## [Work request A]
Rewrite the Dutch records that follow the Morocco travel entry, swapping "ProFitt" for "FitPlus" and leaving everything else unchanged. Omit the pictures from your answer.

Thursday, 19 February 2009

Welcome to Morocco

We arrive at the Port of Tangier. Security is very tight, but when customs meets Munir they are so berated by him telling them that they should grow a beard that they forget to give us a customs slip.
"We will grow them next year' says one customs official, but Munir is having none of it. 'Life is like a bubble, you don't know when it will burst' he says. 'Death won't send you an email. There is no other time but now'
Later I say to him that maybe he should go carefully around authority, but he gives me a story from the Koran about bystanders to a crime being turned into swine for doing nothing. "I am protecting myself' he says.
We are going to get along fine.
As we get drawn through all the security to our parking places, we are asked to give up our green T-shirts. These are shirts with the route printed on them that should have been given to all crews, but.... It turns out that the map shows Morocco ending without including Western Sahara within its boundaries, and so the Moroccans are insulted, and confiscate all the T-shirts. Now Munir and I have a different problem, because we have no T-shirts to be confiscated, and that leads to some agitation, but anyway, why haven't those policemen got beards..? The problem goes away, but it takes several hours to do so. Of course, if we had T-shirts that showed Western Sahara as part of Morocco, then they probably wouldn't let us into Algeria, our next country.

## [Material shown]
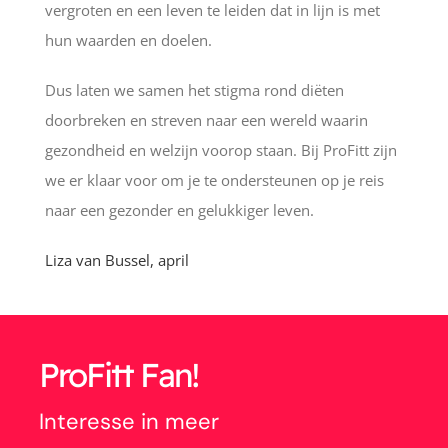
vergroten en een leven te leiden dat in lijn is met
hun waarden en doelen.
Dus laten we samen het stigma rond diëten
doorbreken en streven naar een wereld waarin
gezondheid en welzijn voorop staan. Bij ProFitt zijn
we er klaar voor om je te ondersteunen op je reis
naar een gezonder en gelukkiger leven.
Liza van Bussel, april
ProFitt Fan!
Interesse in meer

## [Work request B]
Pick up the travel entry about arriving in Morocco at the point where it stops, and write the next part.

## [Output A]
vergroten en een leven te leiden dat in lijn is met
hun waarden en doelen.
Dus laten we samen het stigma rond diëten
doorbreken en streven naar een wereld waarin
gezondheid en welzijn voorop staan. Bij FitPlus zijn
we er klaar voor om je te ondersteunen op je reis
naar een gezonder en gelukkiger leven.
Liza van Bussel, april
FitPlus Fan!
Interesse in meer

## [Output B]
Algeria fund and give refuge -allegedly -to the Polissario, the rebels or Freedom Fighters of Western Sahara, and of course this has led to some bad blood between the two countries. In fact the border between them is sealed, and we are only getting through because, for all Arabs, Palestine is a cause that transcends all other quarrels; but the border will be sealed behind us.
We have been talking in the van, over the last few days, about Islam and the role of Muslims in the Liberation of Palestine. About 80% of the convoy, perhaps even more, are Muslim, some ethnic British converts, and a few from all over, but most are from Pakistan origins - though everyone on the convoy has a British Passport.
We discuss the need to give charitably that most Muslims feel is a duty, and which results in large quantities of aid being quietly delivered to Palestine continually. The majority community in the UK are simply not aware of the great quantity of work done in this way, but is it enough?
Irshad, one of the two younger of our passengers, now returned home to study, feels that aid is not enough without political action, and all agree that it is therefore fantastic to see so many Muslims taking the front line role in this direct action, which may even lead to civil disobedience at the Rafah crossing. Or, of course, it may not, say others, it may simply be an aid convoy going to Gaza, controlled by the countries it passes through, and stopped by Egypt.
Which is most important - getting the aid there, or getting there and forcing the gates open? What happens if the Israelis say 'leave the aid there and we will let the UN deliver it?, or the Israelis themselves promise to deliver it?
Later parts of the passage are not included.